Creuser ou attendre ?
Le chantier prévu pour durer deux ans à partir de juillet ou août prochains, provoquera également des nuisances directes. Là encore, la municipalité assure que le trafic de camions, allant de 50 à 100 par jour, sera supportable et que des mesures seront effectuées pour contrôler l’empoussièrement et le bruit.
« Les hôtels, restaurants, gîtes et tables d’hôtes ou encore la merveilleuse Cité du Volcan à quelques mètres à peine du futur chantier de retenue d’eau ne voient-ils aucun inconvénient à l’implantation de ce chantier à moins de 500 mètres ? », demande Gilbert La Porte. « la mairie du Tampon a lancé cette année une consultation pour une étude visant à actualiser son schéma directeur d’irrigation. Pour nous, il est urgent d’attendre les résultats de cette nouvelle étude avant de creuser d’autres trous d’eau, et demander que l’étude en question intègre les exigences nouvelles du plan Eau », conclut-il.

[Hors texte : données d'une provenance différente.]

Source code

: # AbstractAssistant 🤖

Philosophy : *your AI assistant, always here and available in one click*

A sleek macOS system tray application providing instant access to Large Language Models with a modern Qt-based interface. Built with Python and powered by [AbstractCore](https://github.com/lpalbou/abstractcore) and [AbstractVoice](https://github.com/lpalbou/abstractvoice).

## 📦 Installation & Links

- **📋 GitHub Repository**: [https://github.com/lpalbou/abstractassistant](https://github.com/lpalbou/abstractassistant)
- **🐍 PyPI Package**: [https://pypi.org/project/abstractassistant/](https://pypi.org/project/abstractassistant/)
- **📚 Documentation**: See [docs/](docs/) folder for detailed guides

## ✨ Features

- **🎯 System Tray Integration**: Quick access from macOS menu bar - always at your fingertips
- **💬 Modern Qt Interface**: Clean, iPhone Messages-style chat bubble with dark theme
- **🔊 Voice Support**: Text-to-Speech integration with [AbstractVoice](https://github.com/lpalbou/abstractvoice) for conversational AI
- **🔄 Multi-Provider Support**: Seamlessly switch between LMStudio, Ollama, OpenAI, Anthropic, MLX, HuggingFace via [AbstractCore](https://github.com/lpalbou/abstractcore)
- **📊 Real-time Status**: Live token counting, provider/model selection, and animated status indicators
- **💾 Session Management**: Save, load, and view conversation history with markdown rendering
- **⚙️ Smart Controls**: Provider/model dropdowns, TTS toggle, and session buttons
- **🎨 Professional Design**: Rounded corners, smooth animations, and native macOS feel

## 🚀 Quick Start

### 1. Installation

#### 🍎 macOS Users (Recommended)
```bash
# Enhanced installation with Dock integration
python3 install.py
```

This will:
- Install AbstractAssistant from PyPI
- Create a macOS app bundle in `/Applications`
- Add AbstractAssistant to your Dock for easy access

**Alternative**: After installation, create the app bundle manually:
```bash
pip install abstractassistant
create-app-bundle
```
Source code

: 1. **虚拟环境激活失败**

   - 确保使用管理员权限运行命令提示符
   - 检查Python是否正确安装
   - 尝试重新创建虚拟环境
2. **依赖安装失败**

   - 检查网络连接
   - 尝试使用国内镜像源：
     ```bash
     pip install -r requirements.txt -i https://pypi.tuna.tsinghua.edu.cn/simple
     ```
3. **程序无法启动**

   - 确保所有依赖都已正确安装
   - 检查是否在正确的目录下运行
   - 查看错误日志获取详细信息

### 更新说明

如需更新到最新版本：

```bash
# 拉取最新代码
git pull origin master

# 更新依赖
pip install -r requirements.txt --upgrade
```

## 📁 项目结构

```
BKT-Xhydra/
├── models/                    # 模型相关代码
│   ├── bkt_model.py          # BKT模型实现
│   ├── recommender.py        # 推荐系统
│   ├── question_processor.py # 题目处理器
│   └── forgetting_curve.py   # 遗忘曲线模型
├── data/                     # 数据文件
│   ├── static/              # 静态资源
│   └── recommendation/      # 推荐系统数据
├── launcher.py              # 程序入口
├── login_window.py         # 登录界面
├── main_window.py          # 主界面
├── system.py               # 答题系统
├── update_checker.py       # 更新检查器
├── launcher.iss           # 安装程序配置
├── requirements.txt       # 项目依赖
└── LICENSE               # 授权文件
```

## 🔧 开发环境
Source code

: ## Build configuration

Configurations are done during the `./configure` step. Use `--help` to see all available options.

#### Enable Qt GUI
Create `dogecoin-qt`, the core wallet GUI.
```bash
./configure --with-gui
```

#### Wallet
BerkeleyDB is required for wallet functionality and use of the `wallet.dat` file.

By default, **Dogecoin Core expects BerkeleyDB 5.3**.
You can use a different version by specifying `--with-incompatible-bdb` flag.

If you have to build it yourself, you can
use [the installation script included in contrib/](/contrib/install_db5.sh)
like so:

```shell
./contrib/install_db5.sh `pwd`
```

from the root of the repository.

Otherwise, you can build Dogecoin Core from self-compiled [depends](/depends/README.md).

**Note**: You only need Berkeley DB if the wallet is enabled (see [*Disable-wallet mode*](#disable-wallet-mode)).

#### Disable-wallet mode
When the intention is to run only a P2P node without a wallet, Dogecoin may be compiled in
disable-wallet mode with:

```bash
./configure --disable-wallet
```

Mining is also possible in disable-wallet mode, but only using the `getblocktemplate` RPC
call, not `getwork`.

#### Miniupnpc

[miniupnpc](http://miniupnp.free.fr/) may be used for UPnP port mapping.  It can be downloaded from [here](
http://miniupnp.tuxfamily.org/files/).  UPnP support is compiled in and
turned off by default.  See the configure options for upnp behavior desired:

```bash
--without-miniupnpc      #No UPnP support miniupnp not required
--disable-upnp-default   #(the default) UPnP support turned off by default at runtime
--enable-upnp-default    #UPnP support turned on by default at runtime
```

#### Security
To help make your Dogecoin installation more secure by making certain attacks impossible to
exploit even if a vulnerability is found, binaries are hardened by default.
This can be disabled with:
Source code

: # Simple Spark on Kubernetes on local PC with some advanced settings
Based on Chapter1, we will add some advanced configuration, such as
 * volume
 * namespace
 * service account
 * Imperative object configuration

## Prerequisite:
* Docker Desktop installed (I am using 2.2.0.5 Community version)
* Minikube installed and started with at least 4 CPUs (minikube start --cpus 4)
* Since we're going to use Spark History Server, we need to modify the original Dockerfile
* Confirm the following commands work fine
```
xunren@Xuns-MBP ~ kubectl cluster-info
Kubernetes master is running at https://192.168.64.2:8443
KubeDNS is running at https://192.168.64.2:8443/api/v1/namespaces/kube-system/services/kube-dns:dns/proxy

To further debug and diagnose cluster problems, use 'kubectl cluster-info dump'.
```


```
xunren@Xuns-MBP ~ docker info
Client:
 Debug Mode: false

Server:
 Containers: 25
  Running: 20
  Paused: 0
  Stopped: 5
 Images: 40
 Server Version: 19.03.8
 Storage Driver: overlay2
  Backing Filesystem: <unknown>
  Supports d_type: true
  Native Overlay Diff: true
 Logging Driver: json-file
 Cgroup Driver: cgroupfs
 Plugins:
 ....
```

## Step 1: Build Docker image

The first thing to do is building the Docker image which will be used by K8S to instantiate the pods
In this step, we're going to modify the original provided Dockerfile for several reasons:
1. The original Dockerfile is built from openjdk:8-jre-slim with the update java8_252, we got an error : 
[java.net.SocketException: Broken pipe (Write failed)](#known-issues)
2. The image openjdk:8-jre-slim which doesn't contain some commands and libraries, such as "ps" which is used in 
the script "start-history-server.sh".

Domoun La Plaine évoque encore le voisinage du dépôt de munitions de l’armée incitant la « Grande Muette » à donner son avis. Pour l’instant, c’est celui de la commissaire enquêtrice qui devrait tomber au début du mois prochain. Suivra l’autorisation préfectorale. Le préfet jugera-t-il que le projet tamponnais va à contre-courant de la politique nationale de protection des ressources en eau ? La question est posée.